I read this article yesterday, and on the one hand, I want to say, “Well, no shit.”, but then I remember that there are well meaning people who honestly believe that they have the right to tear down another human being in the name of “For their own good.”
I want to say, before I get started here, that I am not talking about medical professionals (although, it needs to be said, maybe, that there are ways to tell a patient that they need to make changes for their health without making it a shameful thing.), but instead I am talking about the people in our lives (Most of them well meaning, but not all) who insist that they have the right to say hurtful and shitty things to us in the name of “For your own good.”.
This is the first time since I started writing here that I am heavily weighing (Heh, look-a pun!) how to say what I want to say because I worry about offending people in my life who may or may not read this, so, here goes. 🙂
I believe that while we are certainly shaped by the way we are raised, we are predominantly responsible, individually, for what we do with our upbringing as adults. This will account for how people raised in the same environments can become adults with vastly different outlooks and life experiences.
That said, though, I also believe that if you are told something, or shown something often enough, it will become true for you. Which, I think, is part of why I am here, and struggling so hard sometimes with the work of overriding 20+ years of habits, both physical and mental.
There are a couple of sentences that make me flinch internally, even today, at 41 years old. One of them is, “…but you have such a pretty face…”. Another one is any variation of “I just worry about your health.”. I know that people mean well, but in my experience that sentence comes either immediately before or after a truly offensive and hurtful piece of someone’s mind.
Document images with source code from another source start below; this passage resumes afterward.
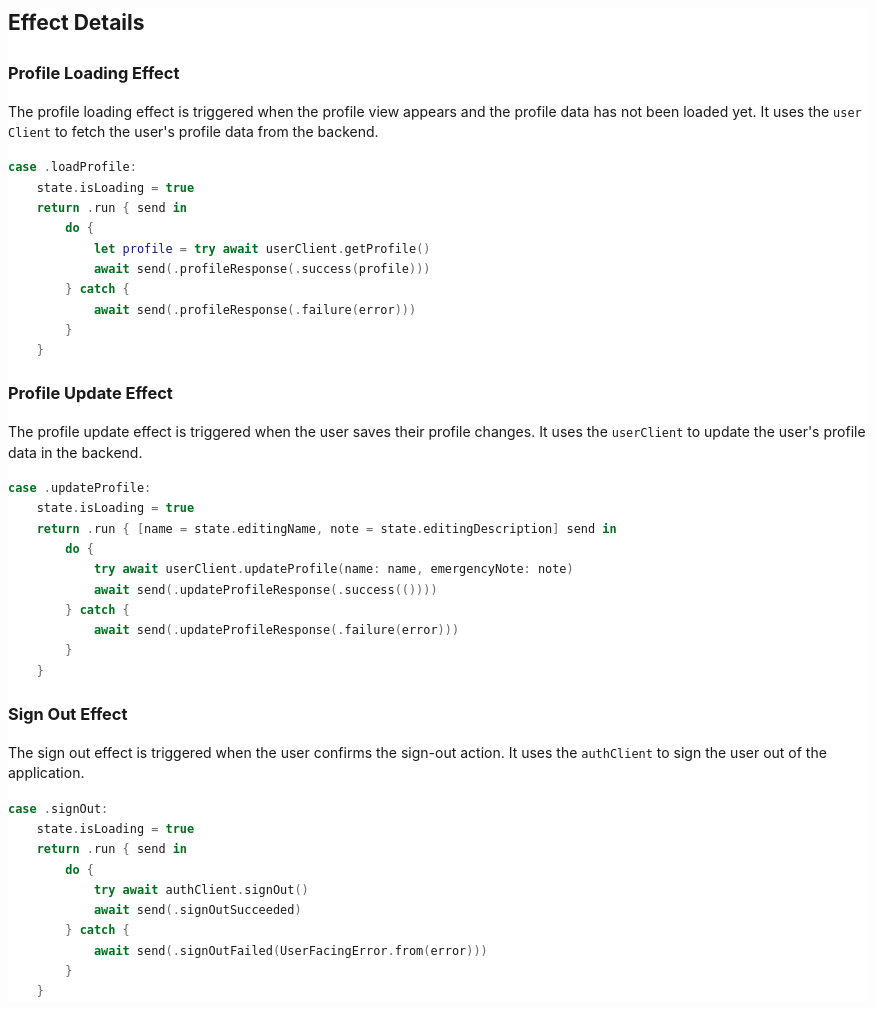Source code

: ## Effect Details

### Profile Loading Effect

The profile loading effect is triggered when the profile view appears and the profile data has not been loaded yet. It uses the `userClient` to fetch the user's profile data from the backend.

```swift
case .loadProfile:
    state.isLoading = true
    return .run { send in
        do {
            let profile = try await userClient.getProfile()
            await send(.profileResponse(.success(profile)))
        } catch {
            await send(.profileResponse(.failure(error)))
        }
    }
```

### Profile Update Effect

The profile update effect is triggered when the user saves their profile changes. It uses the `userClient` to update the user's profile data in the backend.

```swift
case .updateProfile:
    state.isLoading = true
    return .run { [name = state.editingName, note = state.editingDescription] send in
        do {
            try await userClient.updateProfile(name: name, emergencyNote: note)
            await send(.updateProfileResponse(.success(())))
        } catch {
            await send(.updateProfileResponse(.failure(error)))
        }
    }
```

### Sign Out Effect

The sign out effect is triggered when the user confirms the sign-out action. It uses the `authClient` to sign the user out of the application.

```swift
case .signOut:
    state.isLoading = true
    return .run { send in
        do {
            try await authClient.signOut()
            await send(.signOutSucceeded)
        } catch {
            await send(.signOutFailed(UserFacingError.from(error)))
        }
    }
```
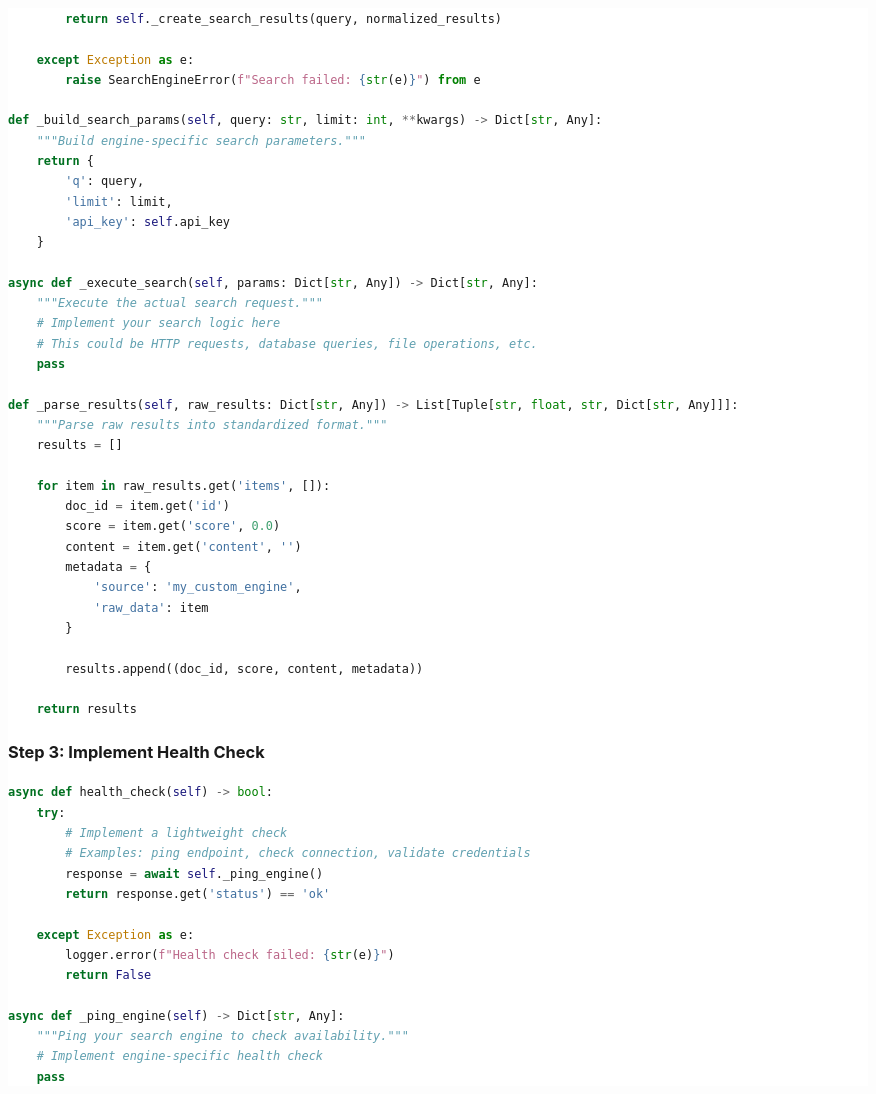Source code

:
 ```python
        return self._create_search_results(query, normalized_results)
        
    except Exception as e:
        raise SearchEngineError(f"Search failed: {str(e)}") from e

def _build_search_params(self, query: str, limit: int, **kwargs) -> Dict[str, Any]:
    """Build engine-specific search parameters."""
    return {
        'q': query,
        'limit': limit,
        'api_key': self.api_key
    }

async def _execute_search(self, params: Dict[str, Any]) -> Dict[str, Any]:
    """Execute the actual search request."""
    # Implement your search logic here
    # This could be HTTP requests, database queries, file operations, etc.
    pass

def _parse_results(self, raw_results: Dict[str, Any]) -> List[Tuple[str, float, str, Dict[str, Any]]]:
    """Parse raw results into standardized format."""
    results = []
    
    for item in raw_results.get('items', []):
        doc_id = item.get('id')
        score = item.get('score', 0.0)
        content = item.get('content', '')
        metadata = {
            'source': 'my_custom_engine',
            'raw_data': item
        }
        
        results.append((doc_id, score, content, metadata))
    
    return results
```

### Step 3: Implement Health Check

```python
async def health_check(self) -> bool:
    try:
        # Implement a lightweight check
        # Examples: ping endpoint, check connection, validate credentials
        response = await self._ping_engine()
        return response.get('status') == 'ok'
        
    except Exception as e:
        logger.error(f"Health check failed: {str(e)}")
        return False

async def _ping_engine(self) -> Dict[str, Any]:
    """Ping your search engine to check availability."""
    # Implement engine-specific health check
    pass
```
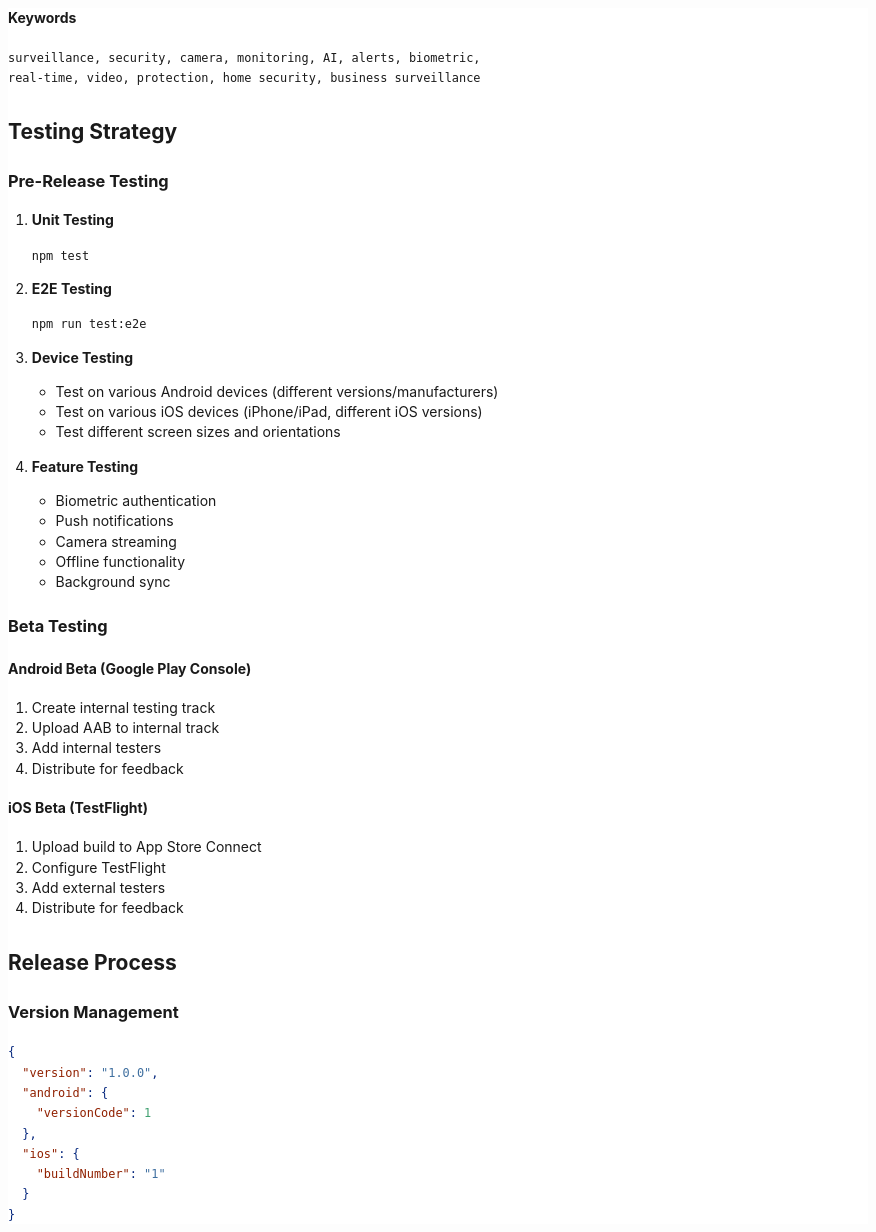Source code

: #### Keywords
```
surveillance, security, camera, monitoring, AI, alerts, biometric, 
real-time, video, protection, home security, business surveillance
```

## Testing Strategy

### Pre-Release Testing

1. **Unit Testing**
   ```bash
   npm test
   ```

2. **E2E Testing**
   ```bash
   npm run test:e2e
   ```

3. **Device Testing**
   - Test on various Android devices (different versions/manufacturers)
   - Test on various iOS devices (iPhone/iPad, different iOS versions)
   - Test different screen sizes and orientations

4. **Feature Testing**
   - Biometric authentication
   - Push notifications
   - Camera streaming
   - Offline functionality
   - Background sync

### Beta Testing

#### Android Beta (Google Play Console)
1. Create internal testing track
2. Upload AAB to internal track
3. Add internal testers
4. Distribute for feedback

#### iOS Beta (TestFlight)
1. Upload build to App Store Connect
2. Configure TestFlight
3. Add external testers
4. Distribute for feedback

## Release Process

### Version Management
```json
{
  "version": "1.0.0",
  "android": {
    "versionCode": 1
  },
  "ios": {
    "buildNumber": "1"
  }
}
```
And the phrase “I just worry about your health.” is supposed to make it not only ok, but you’re supposed to feel bad that your fatness put them in the position of having to say something in the first place.
So often in families, “playful ribbing” about someone’s weight is supposed to be motivational and acceptable. “If you don’t like it, lose some weight.” not only isn’t helpful, it’s stupid.
“Boys/girls don’t like fat girls/boys.” is not going to encourage your child to “get skinny”, it’s going to convince them that they’re not worthy of the love of another human being.
Look, the fact that this study had to be done, that this isn’t a “No shit, Sherlock” moment of blatant common sense just means that we have a lot of work with regards to making sure we raise our children to be healthy, active and moderate in their habits, so they don’t grow up in an era where there have to be studies done to prove that being mean and hateful is the wrong course of action.
And if you’re really worried about someone’s health (and if their health is any of your business at all), take them to, or talk to them about seeing a doctor. After all, if you thought someone might have asthma, you wouldn’t stand around telling them how no one will date a wheezer, you get them to a doctor.